▸ **Goal**
Can you copy out, word for word, the text lines of all the records below, leaving out the pictures?

▸ **Stored data**

>> Start

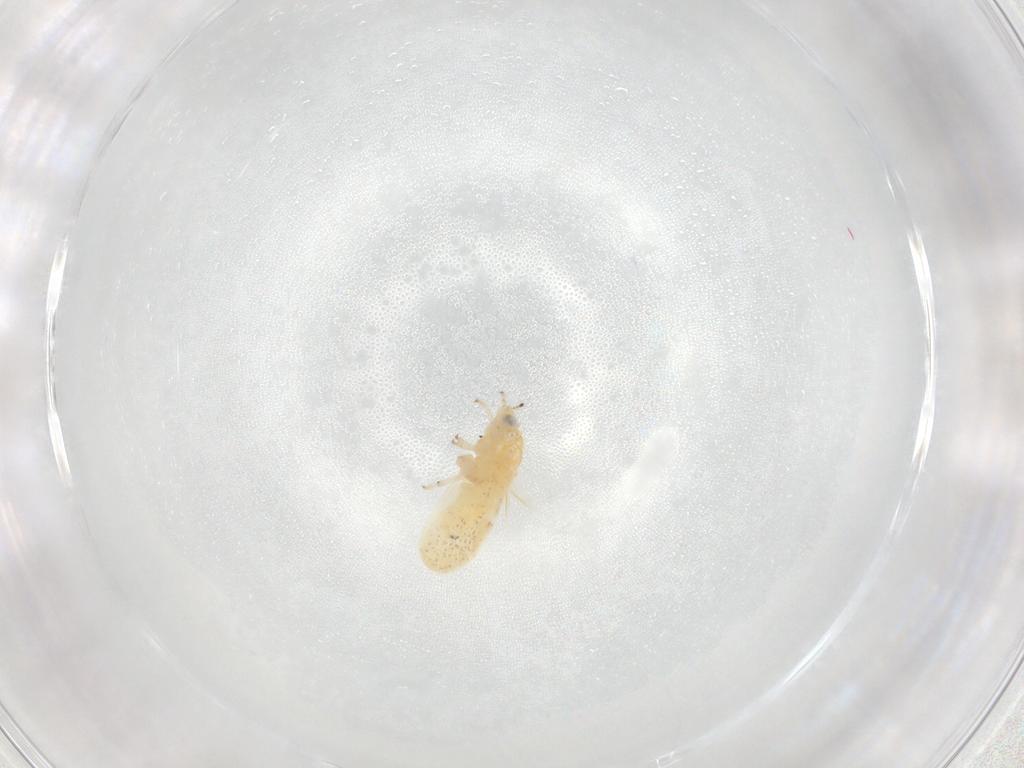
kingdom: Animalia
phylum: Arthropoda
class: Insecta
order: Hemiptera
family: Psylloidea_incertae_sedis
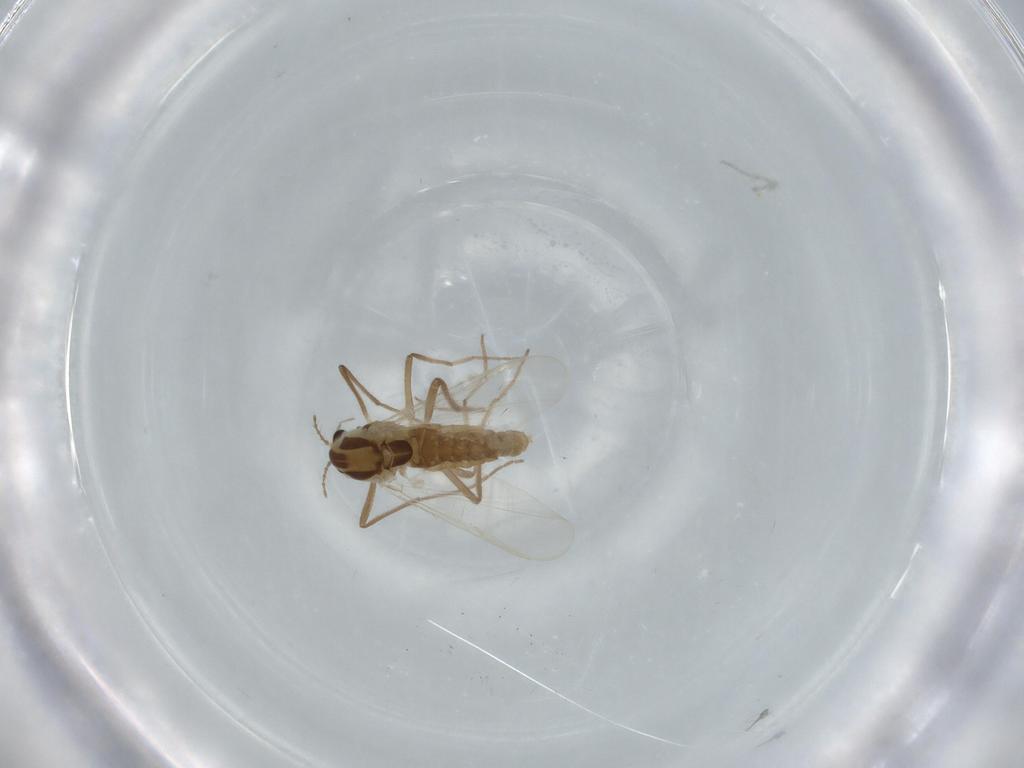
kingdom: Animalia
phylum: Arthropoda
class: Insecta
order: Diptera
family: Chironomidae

>> End

▸ **Task solution**
kingdom: Animalia
phylum: Arthropoda
class: Insecta
order: Hemiptera
family: Psylloidea_incertae_sedis
kingdom: Animalia
phylum: Arthropoda
class: Insecta
order: Diptera
family: Chironomidae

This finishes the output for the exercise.